My dear Chidambaram,
I hear you are asking around for Big Ideas for the budget. Obviously you want to try and repeat your performance in 1997, when your budget was hailed as a dream budget.
In 1997, businessmen were ecstatic over your slashing income tax from 40% to 30%, abolishing tax on dividends and cutting indirect taxes. I too hailed the budget but not just because of the tax cuts: after all, taxes had been cut earlier too. What gripped me was your vision of India moving forward from its half-baked reforms towards the systems of ASEAN, aiming to become part of the Asian economic miracle. This put the tax cuts in perspective.
The Asian financial crisis and fall of the United Front government soon led to the collapse of your dream budget, but your vision of moving towards ASEAN became part of the national ethos. The NDA government started off in the opposite direction, but soon reversed itself and ultimately went decisively for the ASEAN goal laid out in your 1997 budget. That is a measure of the strength and durability of your Big Idea.
Another Big Idea for the 2004 budget will not come easily. Your meetings with economists and businessmen yielded many small ideas, but no conceptual breakthrough. Well, let me put forward a Big Idea for your consideration.
Let us create a leak-proof system for taxes on goods and services, which yields so much money that you can, in all fairness, abolish income tax altogether for all but the well-off.
In technical parlance, this will mean creating a unified value added tax (VAT) of say 16% to replace the current melange of excise duty, customs duty, service tax and sales tax. Once that is in place, you can raise the income tax exemption to Rs 5 lakhs a year, so that all but the highest-paid salaried persons escape income tax. In one go, millions of income tax payers will be relieved of their liability, and rightly so since they will be paying a 16% tax on what they consume. It will reduce tax headaches, reduce corruption, and get you a flood of revenue.

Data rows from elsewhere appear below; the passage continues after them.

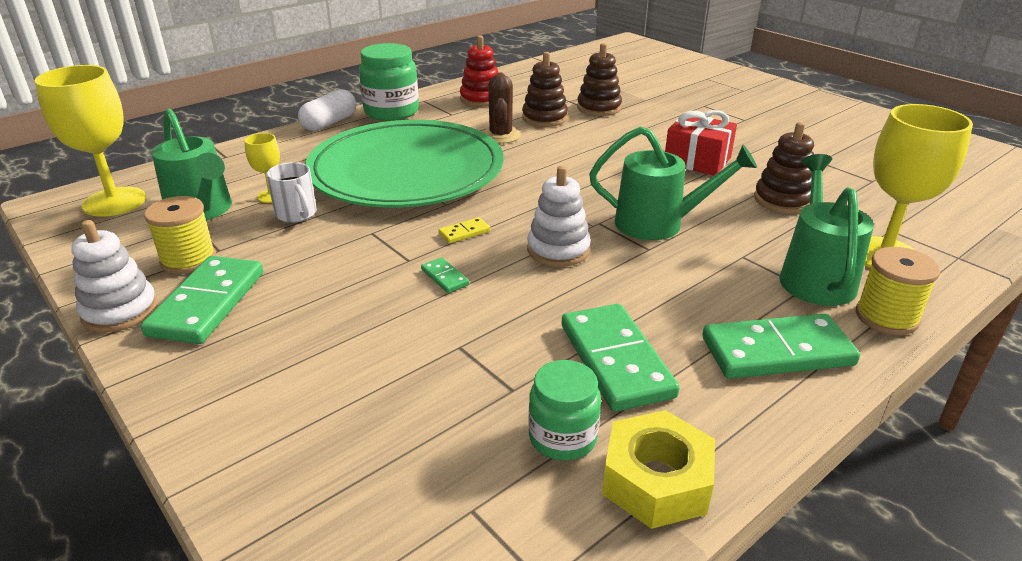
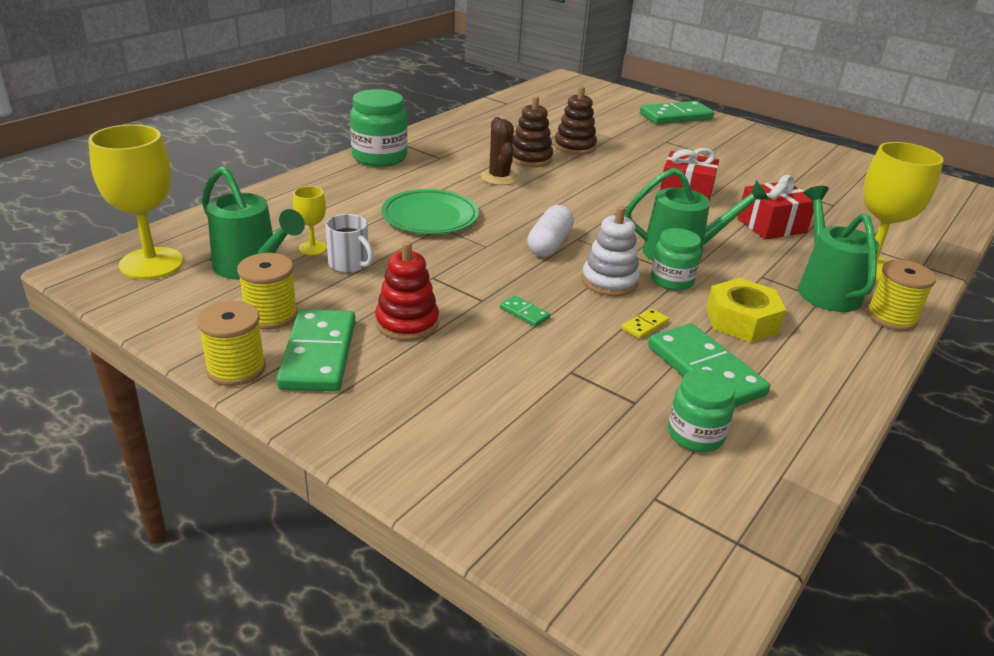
camera: 15 degrees left, 0 degrees up
white stacking toy [71,220,158,332] -> yellow spool [197,301,266,386]
white capsule [298,89,356,131] -> white capsule moved to [527,205,574,257]
green plate [305,120,504,208] -> green plate [381,189,479,234], size x0.51
yellow domino [438,217,490,244] -> yellow domino moved to [622,308,669,339]
red stacking toy [460,35,498,107] -> red stacking toy moved to [375,241,439,341]
yellow nut [602,410,715,529] -> yellow nut moved to [706,278,786,342]
green domino [702,314,860,379] -> green domino moved to [640,101,714,124]
brown stacking toy [754,122,814,213] -> red gift [737,175,813,240]
none -> green jar [651,228,701,291]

It will be equitable too. Farm produce will be exempt from a unified VAT: it is impractical to collect from millions of small farmers. This will keep low the tax burden on farmers, which is what the CMP wants. Zero VAT on agriculture also means that poor people, who spend most of their income on food, will escape taxation.

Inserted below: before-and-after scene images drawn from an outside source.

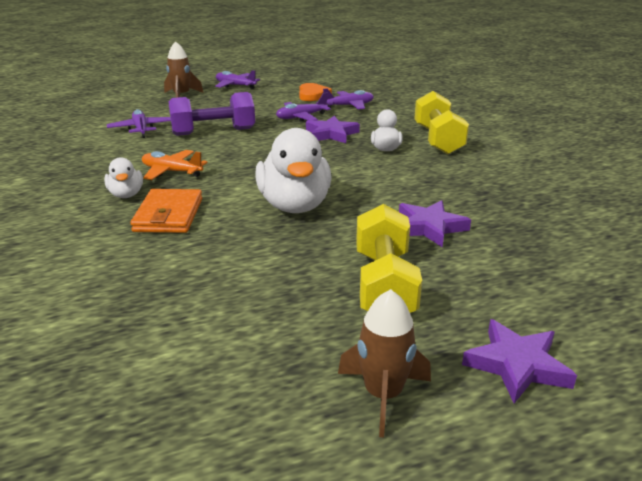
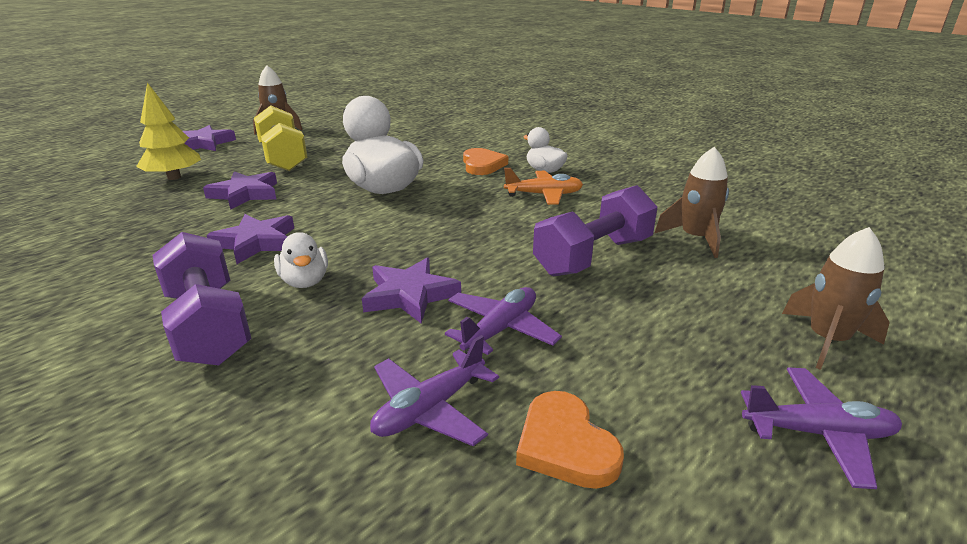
camera: 155 degrees right, 0 degrees up
purple plane [107,109,171,138] -> brown rocket [654,147,729,258]
orange wallet [130,189,202,233] -> orange heart [463,148,508,175]
yellow dumbbell [414,91,469,154] -> purple dumbbell [153,232,252,366]
none -> yellow tree [136,82,201,180]
none -> purple star [207,214,294,264]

There has been much misleading talk in India about state government\’s imposing a VAT. This is a misnomer: the proposed tax is only on the value added at the trade level, not on manufacture, advertising, transport or importation. A proper VAT needs to cover the full chain of economic activity. Such a unified tax alone can check evasion, which is massive today.
Consider a manufacturer of shirts. The cloth he buys will include 16% VAT. He gets a refund of this when he pays VAT on selling the shirt. The difference between his payment and refund constitutes the net tax on the value he has added. Now, if he tries to evade VAT on shirts, he cannot claim a refund on the VAT on cloth. So he will end up paying some tax willy nilly. This is the beauty of a unified VAT: even if you try to evade it, you cannot escape the tax on purchased inputs. The fruits of evasion fall so drastically that honesty becomes the best policy.
This Big Idea will encounter two major snags. First, it requires amendment of the Constitution to provide for a unified VAT in place of the current mix of central and state taxes. You can get states to agree to this only by guaranteeing them a huge tax bonanza in return for the Constitutional change. You can safely guarantee them an additional Rs 10,000 crore/year, maybe Rs 20,000 crore/year: sealing leakages in the tax chain should yield at least this much additional revenue.
Second, a unified VAT will centralise tax rates, robbing states of tax flexibility. This too can be overcome by allowing states to levy state VAT on items of their choice, which can be collected as a surcharge on unified VAT. Such a system — state taxes piggy-backing on central ones — already works in Canada.
You cannot bring about such a change overnight. But it is a visionary and worthwhile goal to strive for over five years. It will take you to the very forefront of modern tax systems. It will be a blessing for millions of honest tax payers. It will bring millions of tax evaders into the tax net. And it will be progressive, exempting farmers and the poor while taxing the rich. Go for it.